# My 29 gallon White Calvus and Paracyp tank update.



## ratbones86 (Jun 29, 2012)

Ok I changed up a few thing in my calvus and paracyp tank. Worked it out this way to remove a lot of the extra rocks and to get it set up for later when they start pairing up. These Calvus have supprised me on how fast they have grown. When i got them the biggest was like 3/8" and now hes like 3/4" The littlest was like 1/8" when i got them and now its at like 1/2" I mean it dont seem like much but i can tell lol. Sorry for the crappy photo's. I need to invest in a fancy camera and learn to use it. But here are some pictures.
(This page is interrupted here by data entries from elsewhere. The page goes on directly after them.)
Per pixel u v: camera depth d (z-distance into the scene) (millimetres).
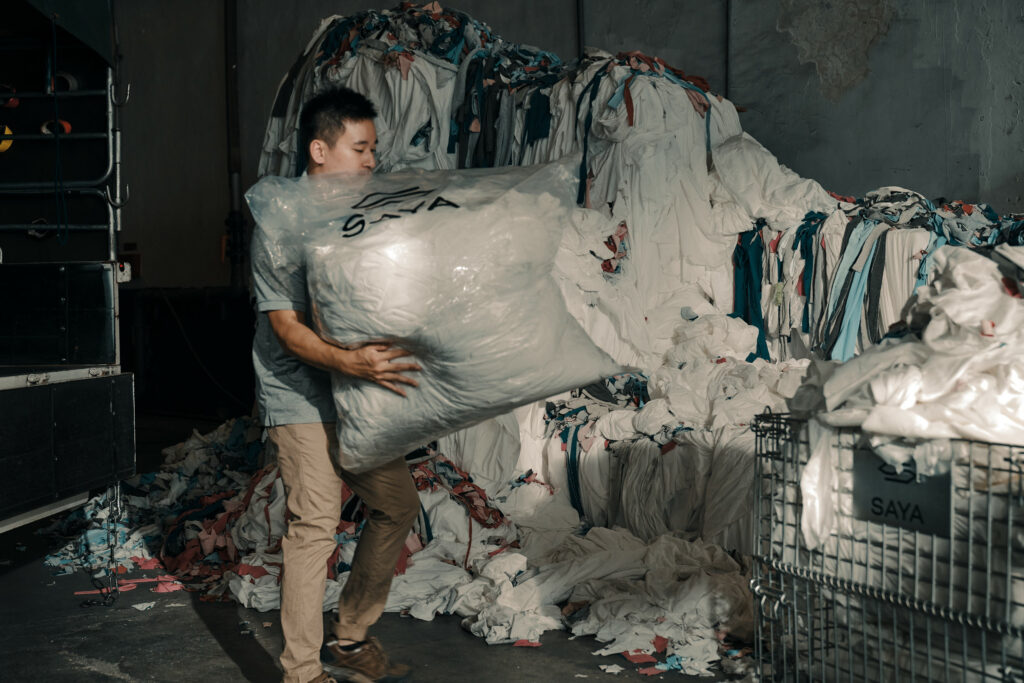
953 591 1726
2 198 3648
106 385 3020
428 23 5168
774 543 2129
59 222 3598
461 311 1946
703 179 4809
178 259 9641
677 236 4688
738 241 4660
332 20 5512
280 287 2107
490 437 3996
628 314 4441
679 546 3221
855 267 4191
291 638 2182
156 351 9789
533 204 2082
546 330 2051
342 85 5129
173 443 7586
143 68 9648
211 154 9336
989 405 1718
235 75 9086
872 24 6348
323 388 2215
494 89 5090
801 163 6668
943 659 1789
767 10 6688
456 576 3225
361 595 2355
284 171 5270
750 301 4555
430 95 4977
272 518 3418
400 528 2330
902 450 1769
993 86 5992
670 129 4730
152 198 9766
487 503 3615
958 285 1895
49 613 3102
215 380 9273
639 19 7195
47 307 3363
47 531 4242
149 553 3844
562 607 3061
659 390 4078
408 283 1923
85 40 3367
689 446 3521
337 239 1959
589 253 4457
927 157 6246
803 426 2023
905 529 1800
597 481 3797
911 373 1804
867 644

All input good or bad are welcome 

Before



After


----------



## ratbones86 (Jun 29, 2012)

I tell ya, without so much rocks in there they are out and about allot more. I even see 4 of them grouped up while the other two are in different places in the tank. That mean anything yet? I know they wont start breeding for about another year or so just curious as to why they split up like that?


----------



## Fogelhund (Dec 3, 2002)

I wouldn't read anything it to it at this point. They just like hanging out. Tank looks nice.


----------



## ratbones86 (Jun 29, 2012)

Right on i didnt know what was going on. Appreciate it fogelhund. I put allot of thought into this tank and it means allot to me that you like it


----------



## Tex Chappy (Dec 25, 2013)

How's the tank doing now?


----------



## anthonymb (Dec 13, 2013)

ratbones86 said:


> I tell ya, without so much rocks in there they are out and about allot more. I even see 4 of them grouped up while the other two are in different places in the tank. That mean anything yet? I know they wont start breeding for about another year or so just curious as to why they split up like that?


That over hang is probably what is keeping them out more. I know mine doesn't like the light that much, and that shade is probably perfect for them to feel safe and covered


----------



## Floridagirl (Jan 10, 2008)

Yes, an updated pic would be great!


----------